En la actualidad, lo que sí podemos afirmar es que
el tango configuró un producto nuevo, de gran penetración
en determinado espectro –las capas humildes, las de
más bajo nivel y también en aquellas de mala
vida- en ese último cuarto del siglo pasado, ya que
amalgamó varios elementos del contexto sociocultural
de donde surgió. Lo nuevo se reflejó en su
coreografía y en el efecto rítmico resultante.

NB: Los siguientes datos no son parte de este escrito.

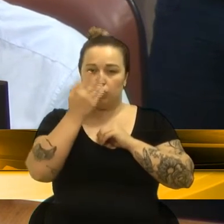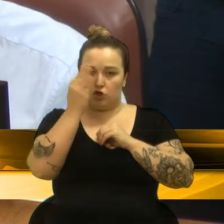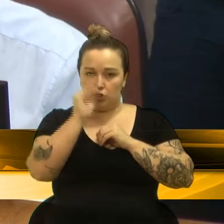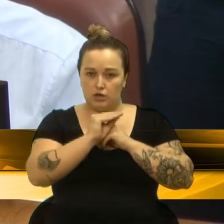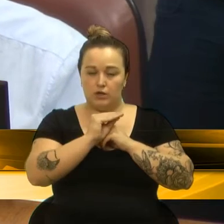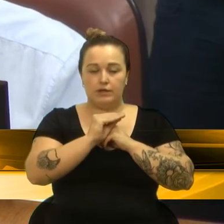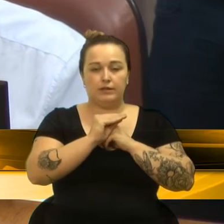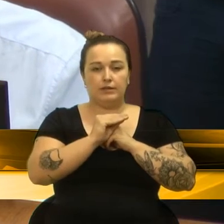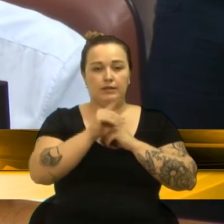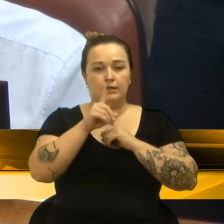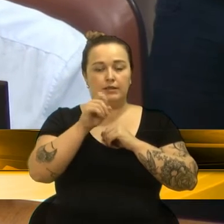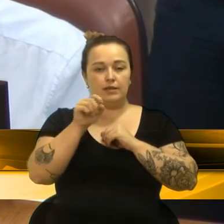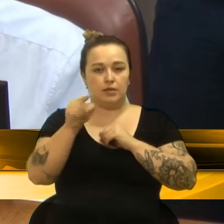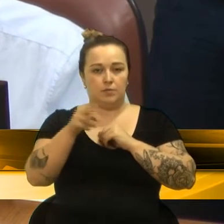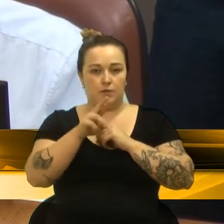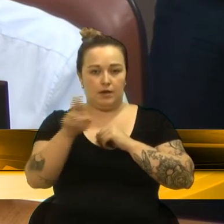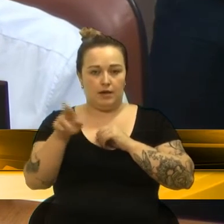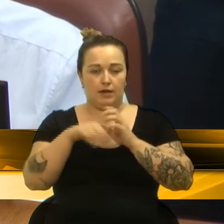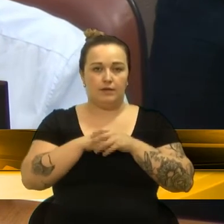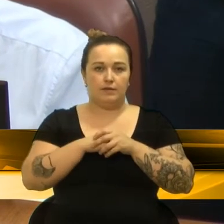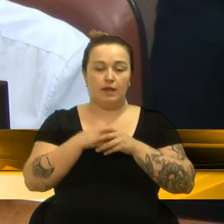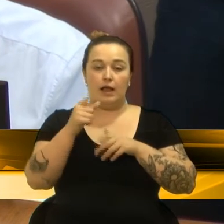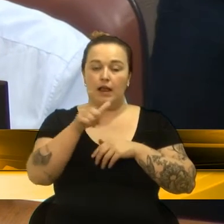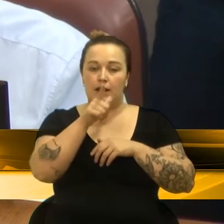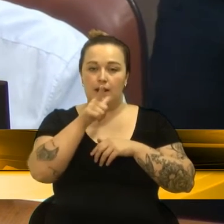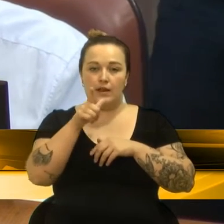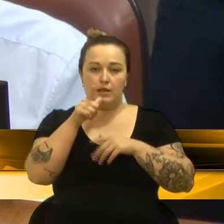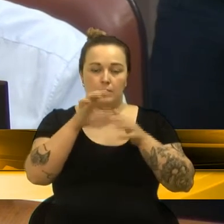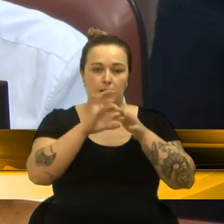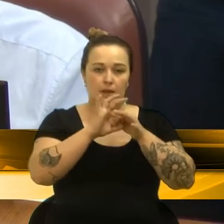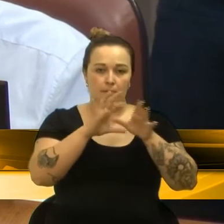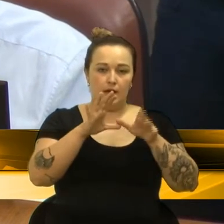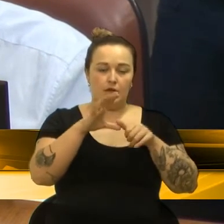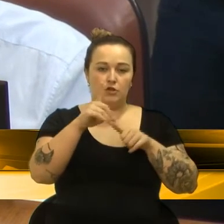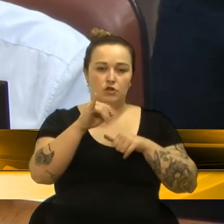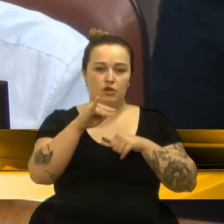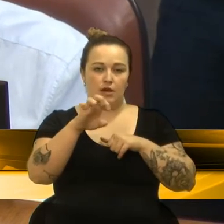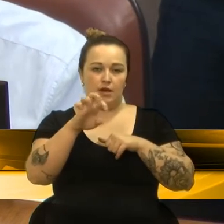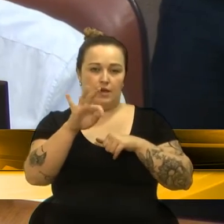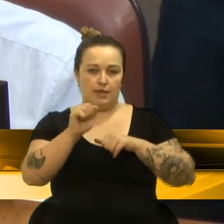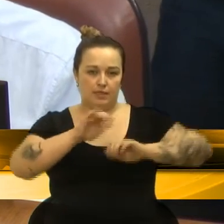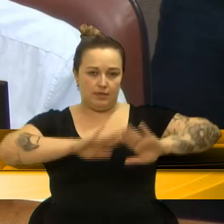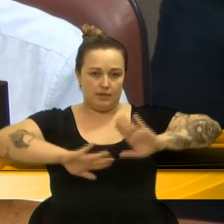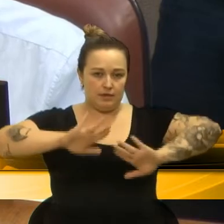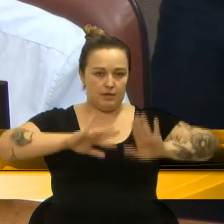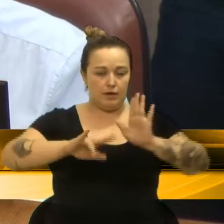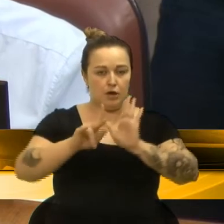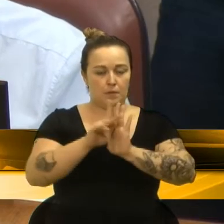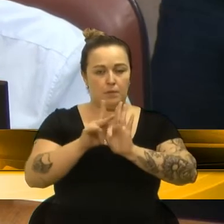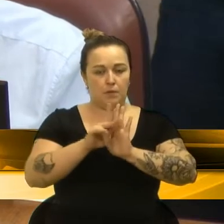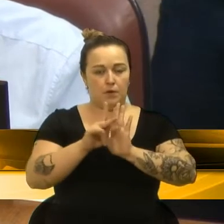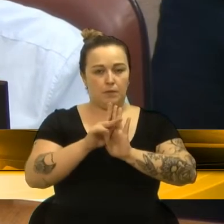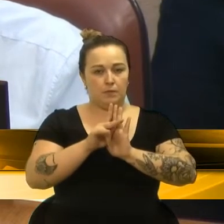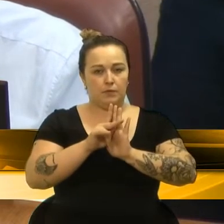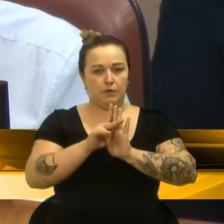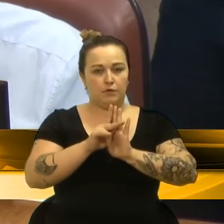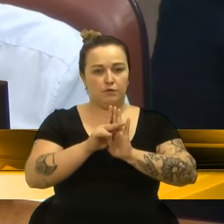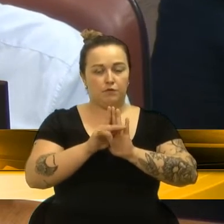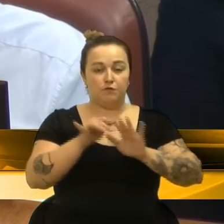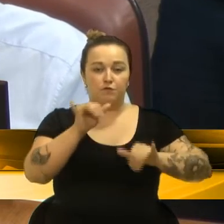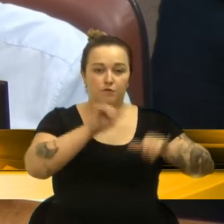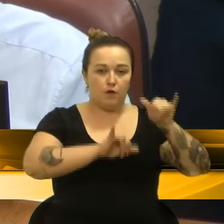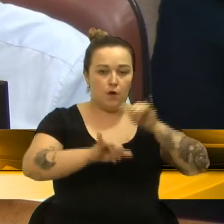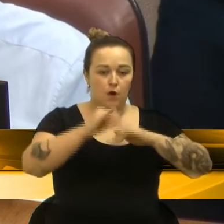.378,80, lanche para liberação de dietas 1.325,25, fórmula nutricial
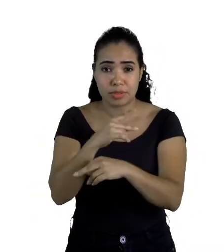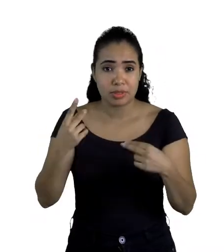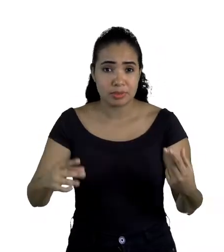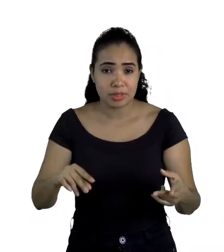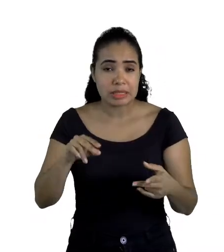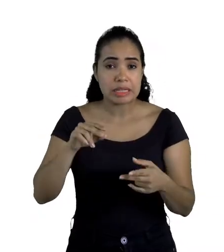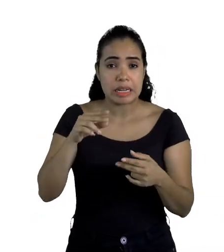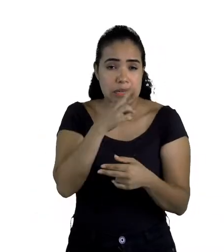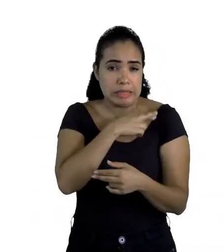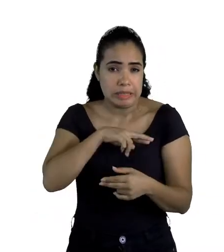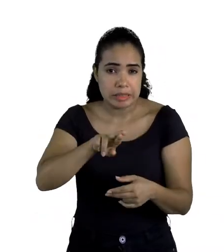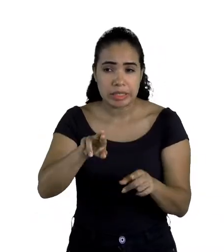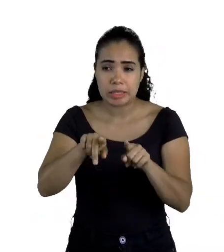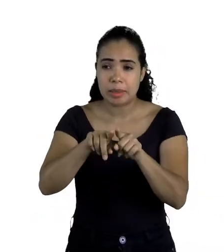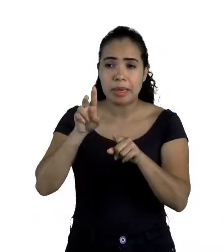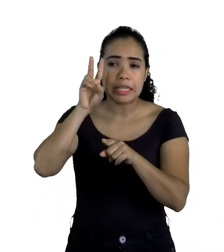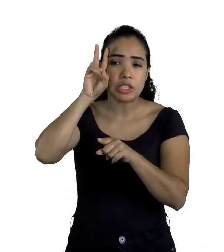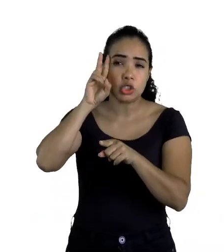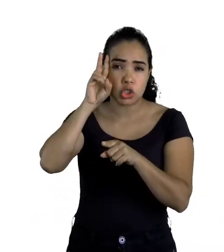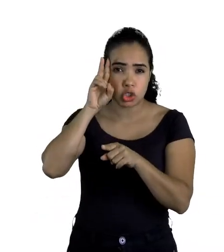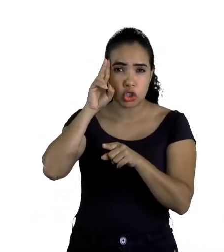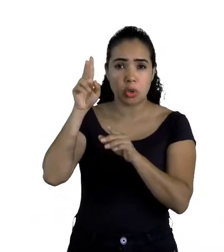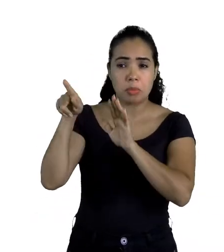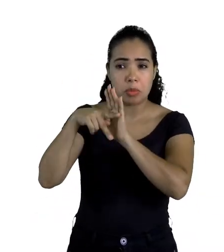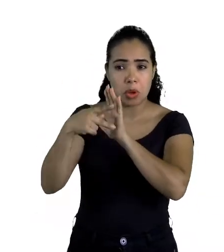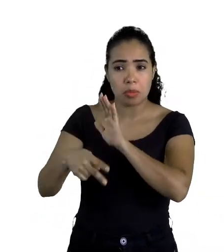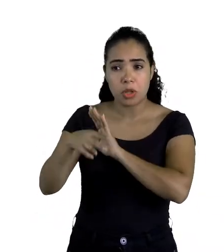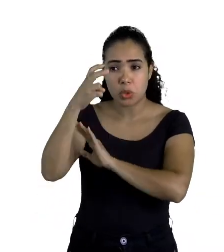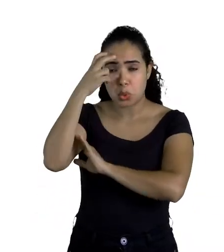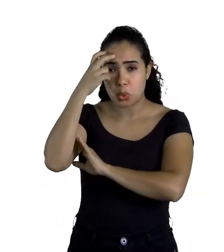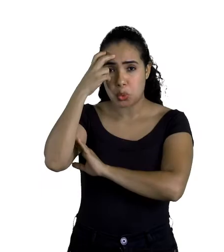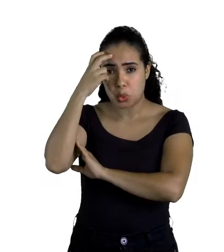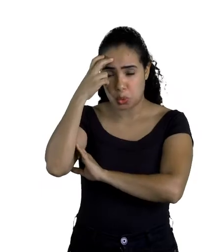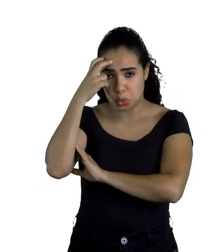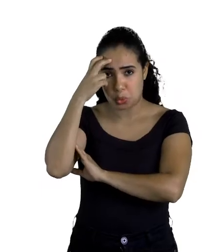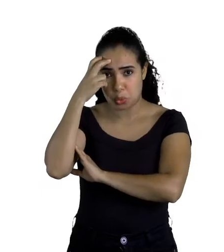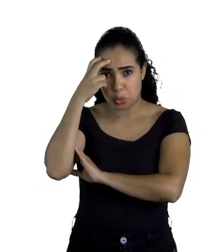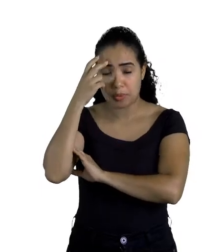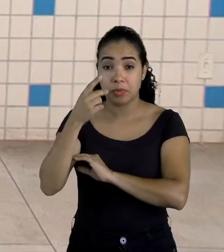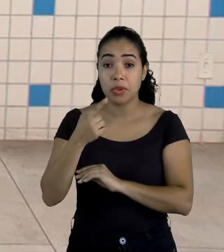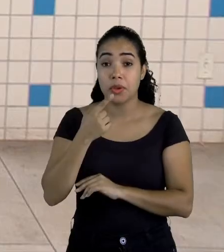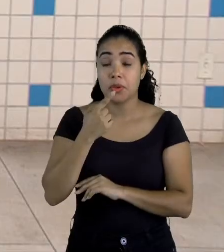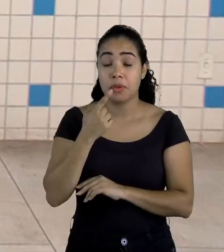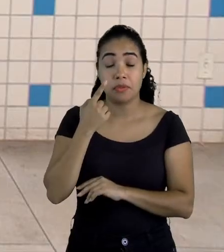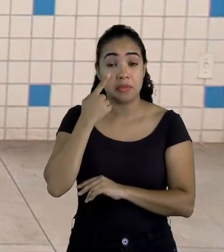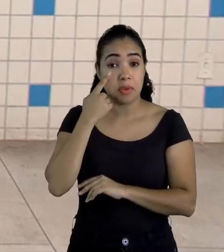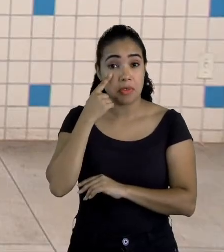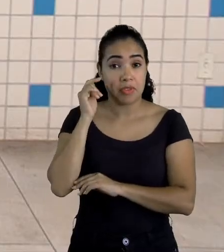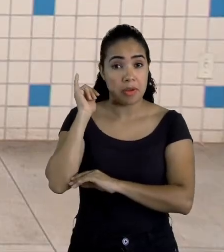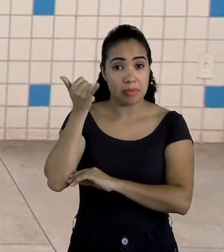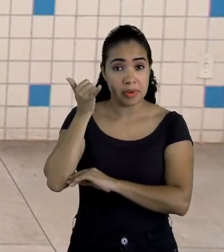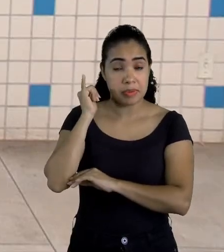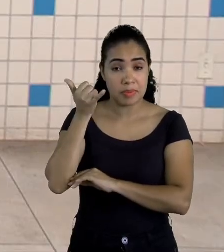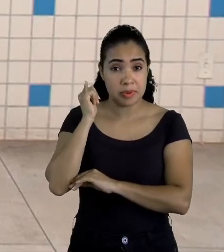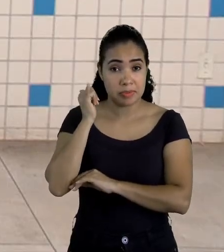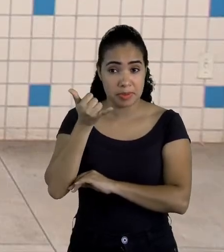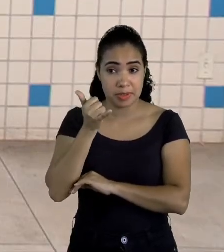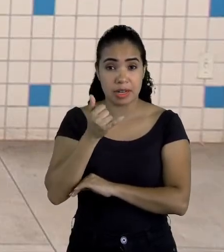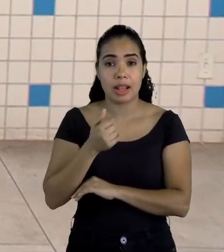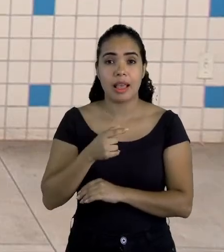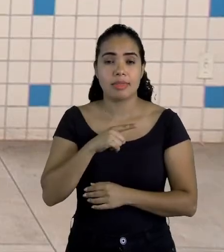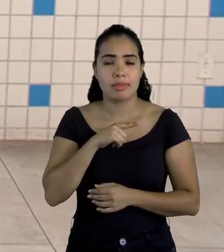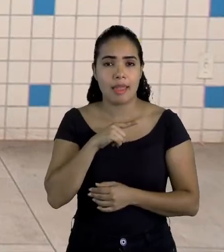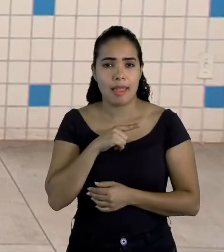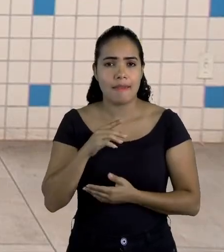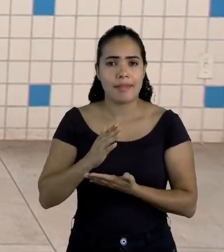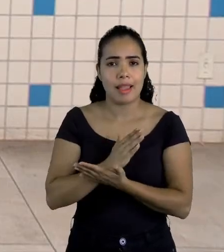da cultura afro-brasileiros. Daqui a pouco nós vamos ler um conto afro-brasileiro e vai ter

La historia aspira a rehacer un pasado y muchas veces lo
logra. Pero cuando se trata de procesos populares como el
que pretendemos describir, donde los puntos de referencia
son más intuitivos o deducibles que certeros, ya
que se carece de elementos históricos indubitables,
por haber sido su proceso desdeñados por sus contemporáneos
-inclúyase la élite aristocrática,
intelectual y aquellas familias tildadas de buenas costumbres-,
o son registrados con una óptica distorsionante,
la posibilidad de reconstrucción fidedigna tiende
a ser imposible. El pueblo creador y protagonista, no se
preocupa por documentar sus plasmadores culturales: "los
vive". De tal forma, con el transcurrir del tiempo
solo quedan pálidos testimonios de lo que fue en
su momento y época una realidad existencial. Este
es el caso del tango, un acto cultural fundante.